-- DATASET EXCERPTS --

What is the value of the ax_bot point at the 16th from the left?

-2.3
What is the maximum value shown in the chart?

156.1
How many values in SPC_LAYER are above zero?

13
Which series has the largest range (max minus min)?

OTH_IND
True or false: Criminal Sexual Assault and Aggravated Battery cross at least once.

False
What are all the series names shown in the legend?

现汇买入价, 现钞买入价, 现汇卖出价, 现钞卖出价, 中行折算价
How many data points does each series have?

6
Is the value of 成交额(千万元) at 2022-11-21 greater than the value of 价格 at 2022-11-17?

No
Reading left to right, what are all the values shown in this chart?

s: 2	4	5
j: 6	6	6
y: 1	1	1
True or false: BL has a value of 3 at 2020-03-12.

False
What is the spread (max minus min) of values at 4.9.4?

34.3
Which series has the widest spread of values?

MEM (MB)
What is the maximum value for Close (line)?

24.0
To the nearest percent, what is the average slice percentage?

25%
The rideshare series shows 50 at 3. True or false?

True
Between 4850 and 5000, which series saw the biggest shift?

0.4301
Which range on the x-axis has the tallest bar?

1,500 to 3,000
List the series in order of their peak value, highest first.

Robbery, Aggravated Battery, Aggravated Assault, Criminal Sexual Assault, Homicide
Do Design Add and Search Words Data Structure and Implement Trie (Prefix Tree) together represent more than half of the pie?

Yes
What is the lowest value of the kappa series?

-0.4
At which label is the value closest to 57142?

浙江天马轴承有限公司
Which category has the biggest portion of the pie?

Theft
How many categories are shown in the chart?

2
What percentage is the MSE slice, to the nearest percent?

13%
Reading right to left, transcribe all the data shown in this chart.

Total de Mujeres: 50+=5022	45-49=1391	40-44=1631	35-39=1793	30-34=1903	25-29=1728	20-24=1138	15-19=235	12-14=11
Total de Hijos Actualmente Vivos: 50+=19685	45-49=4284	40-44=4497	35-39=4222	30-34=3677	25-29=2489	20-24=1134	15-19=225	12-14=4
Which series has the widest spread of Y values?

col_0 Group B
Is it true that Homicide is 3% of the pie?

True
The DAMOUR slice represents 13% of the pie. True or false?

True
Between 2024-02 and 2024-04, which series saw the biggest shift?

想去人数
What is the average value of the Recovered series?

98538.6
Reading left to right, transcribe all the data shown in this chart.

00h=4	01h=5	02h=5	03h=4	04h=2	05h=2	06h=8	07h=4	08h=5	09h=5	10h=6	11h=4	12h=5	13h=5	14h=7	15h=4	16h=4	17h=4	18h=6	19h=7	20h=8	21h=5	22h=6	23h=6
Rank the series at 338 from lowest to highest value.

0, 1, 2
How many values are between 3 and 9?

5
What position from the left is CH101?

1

-- WORK INSTRUCTIONS --
Could you output all of the records above again, character for character and in the same order?

-- RESULT OF THIS EXERCISE --
What is the value of the ax_bot point at the 16th from the left?

-2.3
What is the maximum value shown in the chart?

156.1
How many values in SPC_LAYER are above zero?

13
Which series has the largest range (max minus min)?

OTH_IND
True or false: Criminal Sexual Assault and Aggravated Battery cross at least once.

False
What are all the series names shown in the legend?

现汇买入价, 现钞买入价, 现汇卖出价, 现钞卖出价, 中行折算价
How many data points does each series have?

6
Is the value of 成交额(千万元) at 2022-11-21 greater than the value of 价格 at 2022-11-17?

No
Reading left to right, what are all the values shown in this chart?

s: 2	4	5
j: 6	6	6
y: 1	1	1
True or false: BL has a value of 3 at 2020-03-12.

False
What is the spread (max minus min) of values at 4.9.4?

34.3
Which series has the widest spread of values?

MEM (MB)
What is the maximum value for Close (line)?

24.0
To the nearest percent, what is the average slice percentage?

25%
The rideshare series shows 50 at 3. True or false?

True
Between 4850 and 5000, which series saw the biggest shift?

0.4301
Which range on the x-axis has the tallest bar?

1,500 to 3,000
List the series in order of their peak value, highest first.

Robbery, Aggravated Battery, Aggravated Assault, Criminal Sexual Assault, Homicide
Do Design Add and Search Words Data Structure and Implement Trie (Prefix Tree) together represent more than half of the pie?

Yes
What is the lowest value of the kappa series?

-0.4
At which label is the value closest to 57142?

浙江天马轴承有限公司
Which category has the biggest portion of the pie?

Theft
How many categories are shown in the chart?

2
What percentage is the MSE slice, to the nearest percent?

13%
Reading right to left, transcribe all the data shown in this chart.

Total de Mujeres: 50+=5022	45-49=1391	40-44=1631	35-39=1793	30-34=1903	25-29=1728	20-24=1138	15-19=235	12-14=11
Total de Hijos Actualmente Vivos: 50+=19685	45-49=4284	40-44=4497	35-39=4222	30-34=3677	25-29=2489	20-24=1134	15-19=225	12-14=4
Which series has the widest spread of Y values?

col_0 Group B
Is it true that Homicide is 3% of the pie?

True
The DAMOUR slice represents 13% of the pie. True or false?

True
Between 2024-02 and 2024-04, which series saw the biggest shift?

想去人数
What is the average value of the Recovered series?

98538.6
Reading left to right, transcribe all the data shown in this chart.

00h=4	01h=5	02h=5	03h=4	04h=2	05h=2	06h=8	07h=4	08h=5	09h=5	10h=6	11h=4	12h=5	13h=5	14h=7	15h=4	16h=4	17h=4	18h=6	19h=7	20h=8	21h=5	22h=6	23h=6
Rank the series at 338 from lowest to highest value.

0, 1, 2
How many values are between 3 and 9?

5
What position from the left is CH101?

1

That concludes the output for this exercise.